PERSONAL FREEDOM

The women’s liberation movement inspired a major expansion of the idea of freedom by insisting that it should be applied to the most intimate realms of life. Introducing the terms “sexism” and “sexual politics” and the phrase “the personal is political” into public debate, they insisted that sexual relations, conditions of marriage, and standards of beauty were as much “political” questions as the war, civil rights, and the class tensions that had traditionally inspired the Left to action. The idea that family life is not off-limits to considerations of power and justice repudiated the family-oriented public culture of the 1950s, and it permanently changed Americans’ definition of freedom.

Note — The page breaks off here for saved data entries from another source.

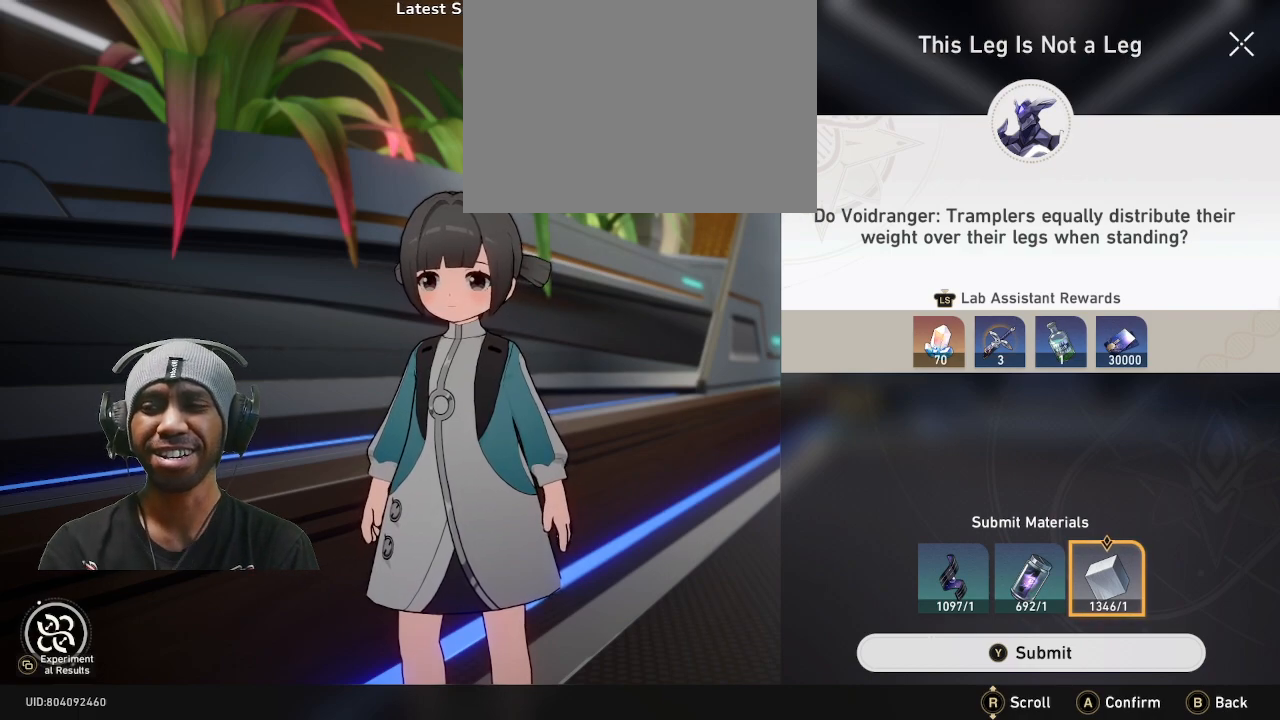
{"dt_ms": 500, "buttons": ["R2"], "left_stick": "center", "right_stick": "center", "events": []}
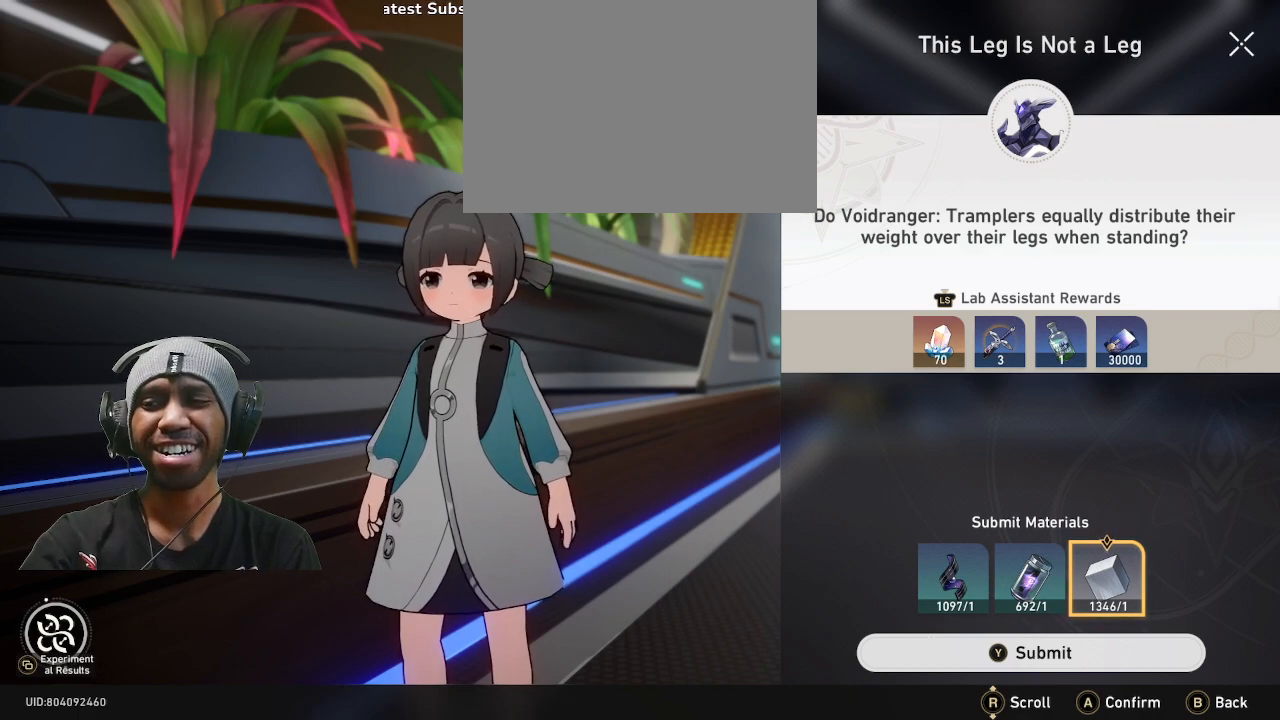
{"dt_ms": 500, "buttons": ["R2"], "left_stick": "center", "right_stick": "center", "events": []}
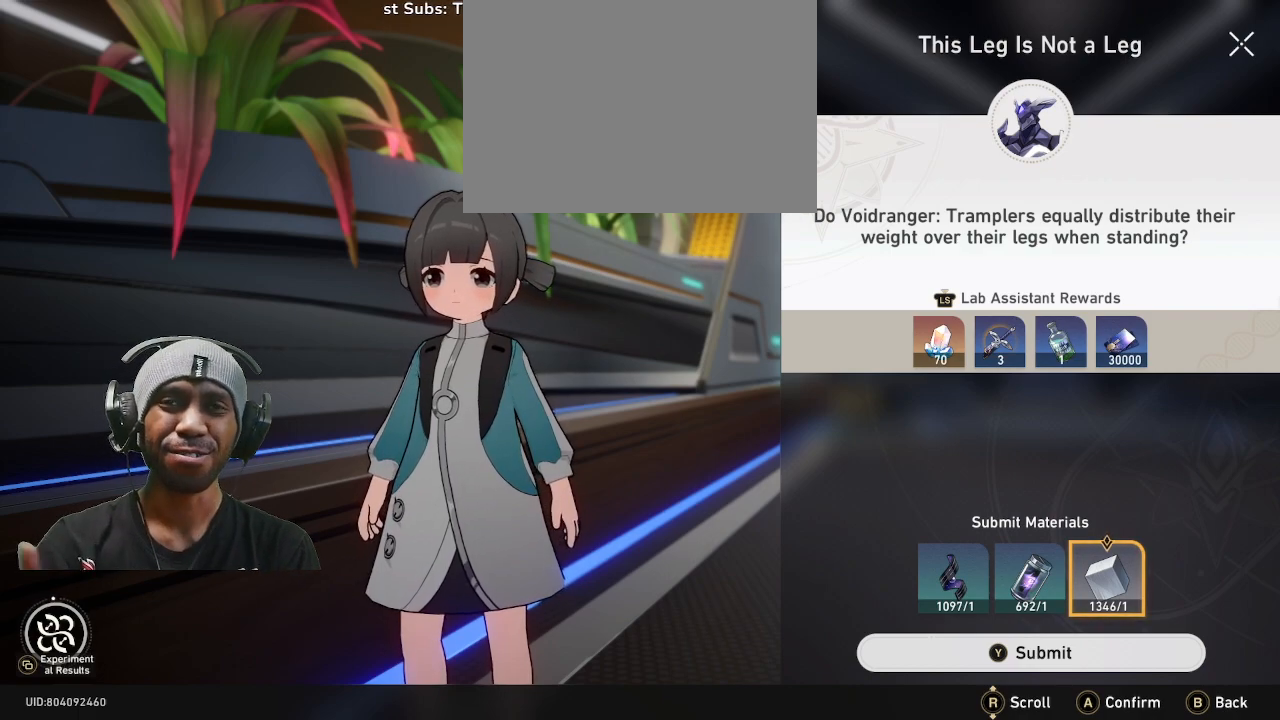
{"dt_ms": 500, "buttons": ["R2"], "left_stick": "center", "right_stick": "center", "events": []}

Radical feminists’ first public campaign demanded the repeal of state laws that underscored women’s lack of self-determination by banning abortions or leaving it up to physicians to decide whether a pregnancy could be terminated. Without the right to control her own reproduction, wrote one activist, “woman’s other ‘freedoms’ are tantalizing mockeries that cannot be exercised.” In 1969, a group of feminists disrupted legislative hearings on New York’s law banning abortions, where the experts scheduled to testify consisted of fourteen men and a Roman Catholic nun.

The call for legalized abortions merged the nineteenth-century demand that a woman control her own body with the Sixties emphasis on sexual freedom. But the concerns of women’s liberation went far beyond sexuality. Sisterhood Is Powerful, an influential collection of essays, manifestos, and personal accounts published in 1970, touched on a remarkable array of issues, from violence against women to inequalities in the law, churches, workplaces, and family life. By this time, feminist ideas had entered the mainstream. In 1962, a poll showed that two-thirds of American women did not feel themselves to be victims of discrimination. By 1974, two-thirds did.